07.11.2011, 13:04 Uhr

Auf ein Kriegsverbrechen der Amerikaner mehr oder weniger kommt es nicht mehr an. Ob in Vietnam, in Irak, in Afghanistan oder in Libyen. Dann eben auch noch im Iran. Die israelische Flanke muss mit Unterstützung der USA sauber gehalten werden! Und die Welt schaut jedes Mal tatenlos zu und unterstützt so diese Verbrechen an unschuldigen Menschen. Und dann lockt auch noch der Ölreichtum des Irans. Das könnte man sich auch noch unter den Nagel reißen. Die USA sind verschuldet bis über beide Ohren. Die Israelis auf finanzielle Unterstützung der USA angewiesen. Aber Kriege vorbereiten und ausführen, dafür sind immer Milliarden von Dollars verfügbar. Übrigens: das gleiche fadenscheinige Argument der atomaren Aufrüstung, hatten die USA beim Einmarsch in den Irak!

Account gelöscht!

07.11.2011, 13:42 Uhr

Sie können es betrachten wie sie es wollen. Die Tatsache aber bleibt bestehen; dass es für die Welt ungesund ist, wenn ein nachweislich verrücktes Regiem, wie das Irans Atomwaffen besitzt. Das Drohpotential geht doch seit Jahren vom Iran aus, der Israel von Weltkarte ausradieren will. Dass die Amis genügend Dreck am Stecken haben ist die ein Sache, dass sie aber die braune Pest für Europa besiegte, eine andere.

Account gelöscht!

07.11.2011, 14:04 Uhr

Sie sagen im Iran wäre ein verrücktes Regime an der Macht. Nun sind Sie sich da so sicher dass in den USA keine Verrückten an der Macht bzw. in Lauerstellung auf die Macht sind? Wenn ich mir die Teaparty so anschaue, dann könnte man fast geneigt sein zu sagen: "Beim Iran da weiss man was man hat - Guten Abend" (Ironie aus).

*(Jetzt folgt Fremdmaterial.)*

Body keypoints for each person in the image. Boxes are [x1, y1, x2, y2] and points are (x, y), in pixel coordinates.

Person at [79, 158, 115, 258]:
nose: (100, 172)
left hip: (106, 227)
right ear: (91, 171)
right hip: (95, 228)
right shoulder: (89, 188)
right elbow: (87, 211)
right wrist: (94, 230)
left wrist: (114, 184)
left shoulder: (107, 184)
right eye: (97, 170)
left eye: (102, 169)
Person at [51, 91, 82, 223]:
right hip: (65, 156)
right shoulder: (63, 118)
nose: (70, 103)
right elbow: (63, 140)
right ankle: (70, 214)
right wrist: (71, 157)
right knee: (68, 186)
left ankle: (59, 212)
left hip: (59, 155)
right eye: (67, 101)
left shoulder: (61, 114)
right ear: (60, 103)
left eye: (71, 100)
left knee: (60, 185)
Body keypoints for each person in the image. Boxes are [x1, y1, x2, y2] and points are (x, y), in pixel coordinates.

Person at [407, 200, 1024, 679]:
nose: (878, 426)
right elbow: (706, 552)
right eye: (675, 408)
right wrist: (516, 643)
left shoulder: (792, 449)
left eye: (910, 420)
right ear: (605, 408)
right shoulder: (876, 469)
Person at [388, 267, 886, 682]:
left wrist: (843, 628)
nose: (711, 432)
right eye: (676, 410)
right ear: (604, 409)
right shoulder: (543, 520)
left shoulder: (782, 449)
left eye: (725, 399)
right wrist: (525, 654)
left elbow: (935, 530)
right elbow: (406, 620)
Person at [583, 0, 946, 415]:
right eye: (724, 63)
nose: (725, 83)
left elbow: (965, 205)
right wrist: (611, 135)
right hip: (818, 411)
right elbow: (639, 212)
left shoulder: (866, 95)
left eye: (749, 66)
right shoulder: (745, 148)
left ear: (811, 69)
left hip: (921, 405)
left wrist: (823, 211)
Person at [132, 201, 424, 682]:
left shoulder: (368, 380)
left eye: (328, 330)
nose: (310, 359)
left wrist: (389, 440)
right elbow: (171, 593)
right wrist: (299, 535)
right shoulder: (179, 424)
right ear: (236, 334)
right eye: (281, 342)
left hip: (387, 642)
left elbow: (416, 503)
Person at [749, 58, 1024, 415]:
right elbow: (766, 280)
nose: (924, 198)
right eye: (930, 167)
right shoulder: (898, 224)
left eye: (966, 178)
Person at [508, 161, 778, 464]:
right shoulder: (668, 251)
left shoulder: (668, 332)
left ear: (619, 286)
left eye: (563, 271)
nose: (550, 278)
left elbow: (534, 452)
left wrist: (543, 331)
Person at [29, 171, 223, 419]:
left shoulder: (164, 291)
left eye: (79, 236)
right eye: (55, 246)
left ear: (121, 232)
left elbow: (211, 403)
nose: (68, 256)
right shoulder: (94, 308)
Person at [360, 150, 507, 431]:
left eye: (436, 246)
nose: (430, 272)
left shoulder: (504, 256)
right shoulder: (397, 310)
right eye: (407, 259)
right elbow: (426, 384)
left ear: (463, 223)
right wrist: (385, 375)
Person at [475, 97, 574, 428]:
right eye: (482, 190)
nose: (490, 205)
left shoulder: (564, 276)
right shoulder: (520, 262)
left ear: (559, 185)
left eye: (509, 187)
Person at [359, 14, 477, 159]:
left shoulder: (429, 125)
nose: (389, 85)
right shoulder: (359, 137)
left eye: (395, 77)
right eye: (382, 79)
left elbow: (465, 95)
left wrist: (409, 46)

Nicht nur der Iran droht, seit dem Sturz des Schah droht Amerika dem Iran und hat den Irak unter Saddam in den frühen 80igern auf sie gehetzt und unterstützt, neben einer Reihe von europäischen Staaten. Der Vorwurf geht also gegen beide. Und bisher hat der Iran NOCH KEINEN Krieg begonnen.

Auch wenn der Iran uns nicht als besonders sympathisch erscheint, aber die USA und Israel treten da schon viel aggressiver auf, ich verweise auf den Bombenangriff Israels auf die Reaktoranlage im Irak, war glaube ich auch in den 80igern.

Und wenn der Iran sich durch Staaten mit Atomwaffen bedroht fühlt, dann sucht er durchaus sein Heil darin auch solche zu besitzen um andere von einem Angriff abzuhalten, weil die Konsequenzen strahlend sein können.